§ **Supplied material**
★ ★ ★ ★ ★

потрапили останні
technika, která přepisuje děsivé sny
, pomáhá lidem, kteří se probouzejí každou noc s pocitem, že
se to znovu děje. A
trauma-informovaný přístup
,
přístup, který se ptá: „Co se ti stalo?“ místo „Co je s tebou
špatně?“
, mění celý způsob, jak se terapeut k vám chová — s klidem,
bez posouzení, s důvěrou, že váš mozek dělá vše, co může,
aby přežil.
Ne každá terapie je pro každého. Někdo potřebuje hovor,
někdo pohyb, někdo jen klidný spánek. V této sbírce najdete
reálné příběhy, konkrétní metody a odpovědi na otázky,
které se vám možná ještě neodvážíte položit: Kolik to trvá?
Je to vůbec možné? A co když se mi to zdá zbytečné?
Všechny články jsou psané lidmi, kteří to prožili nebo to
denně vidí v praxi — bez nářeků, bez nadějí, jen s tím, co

★ ★ ★ ★ ★

§ **Exercise details**
Your output should match the records above word for word.

§ **Task response**
потрапили останні
technika, která přepisuje děsivé sny
, pomáhá lidem, kteří se probouzejí každou noc s pocitem, že
se to znovu děje. A
trauma-informovaný přístup
,
přístup, který se ptá: „Co se ti stalo?“ místo „Co je s tebou
špatně?“
, mění celý způsob, jak se terapeut k vám chová — s klidem,
bez posouzení, s důvěrou, že váš mozek dělá vše, co může,
aby přežil.
Ne každá terapie je pro každého. Někdo potřebuje hovor,
někdo pohyb, někdo jen klidný spánek. V této sbírce najdete
reálné příběhy, konkrétní metody a odpovědi na otázky,
které se vám možná ještě neodvážíte položit: Kolik to trvá?
Je to vůbec možné? A co když se mi to zdá zbytečné?
Všechny články jsou psané lidmi, kteří to prožili nebo to
denně vidí v praxi — bez nářeků, bez nadějí, jen s tím, co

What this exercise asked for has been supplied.